Note: ArangoDB enable you to update an object and replace or merge the contents based on the _key and update options.

Transaction Flow

Since nft.storage is slow, a push through cache will be utilized for storing the data. This means that the cache will be updated first so read transactions can access the data while it is being persisted to long term storage in nft.storage. The microservices will using the following transaction flows:

Write Transaction Flow

Read Tranaction Flow

Example Schemas for all classes

Denormalized

All Denormalized Objects based on classes in ortelius-commons

Conclusion

The 2023 Ortelius architecture will accomplish 3 major tasks.

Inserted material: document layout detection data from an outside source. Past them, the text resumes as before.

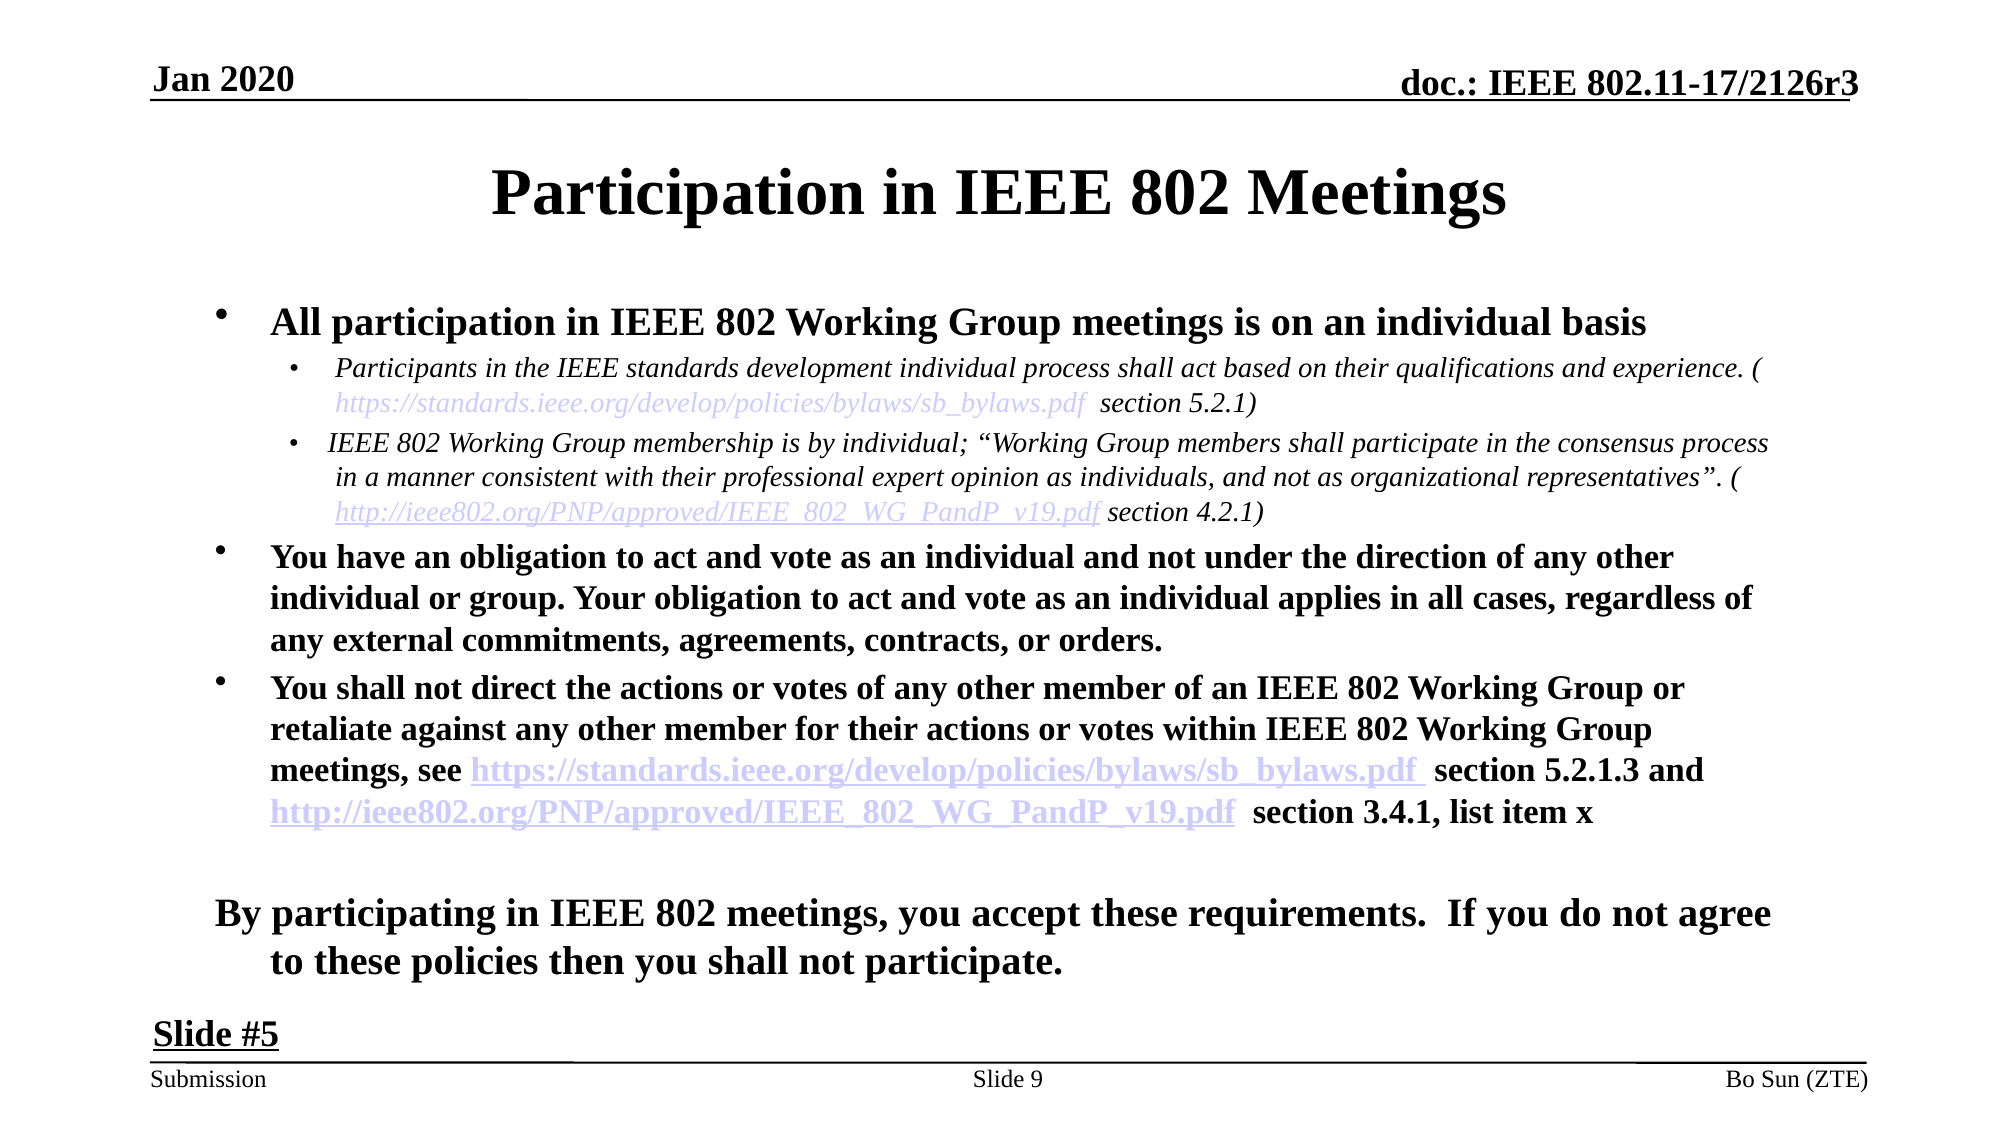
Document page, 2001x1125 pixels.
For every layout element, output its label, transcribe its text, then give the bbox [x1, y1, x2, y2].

text_box Slide #5 [138, 1001, 295, 1062]
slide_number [152, 54, 563, 100]
footer Bo Sun (ZTE) [1171, 1061, 1869, 1093]
slide_number Slide [949, 1061, 1067, 1123]
text_box All participation in IEEE 802 Working Group meetings is on an individual basis • Participants in the IEEE standards development individual process shall act based on their qualifications and experience. (https://standards.ieee.org/develop/policies/bylaws/sb_bylaws.pdf section 5.2.1) • IEEE 802 Working Group membership is by individual; “Working Group members shall participate in the consensus process in a manner consistent with their professional expert opinion as individuals, and not as organizational representatives”. (http://ieee802.org/PNP/approved/IEEE_802_WG_PandP_v19.pdf section 4.2.1) You have an obligation to act and vote as an individual and not under the direction of any other individual or group. Your obligation to act and vote as an individual applies in all cases, regardless of any external commitments, agreements, contracts, or orders. You shall not direct the actions or votes of any other member of an IEEE 802 Working Group or retaliate against any other member for their actions or votes within IEEE 802 Working Group meetings, see https://standards.ieee.org/develop/policies/bylaws/sb_bylaws.pdf section 5.2.1.3 and http://ieee802.org/PNP/approved/IEEE_802_WG_PandP_v19.pdf section 3.4.1, list item x By participating in IEEE 802 meetings, you accept these requirements. If you do not agree to these policies then you shall not participate. [200, 287, 1813, 1002]
text_box Participation in IEEE 802 Meetings [362, 100, 1638, 276]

First it will move the architecture away from its current monolithic structure into a pure microservice implementation. Second, it will create a cost effective and efficient method of tracking large amounts of historical data in an immutable ledger. Lastly, it will create a simple integration into a Universal Object Reference, or extended OCI registry in the future.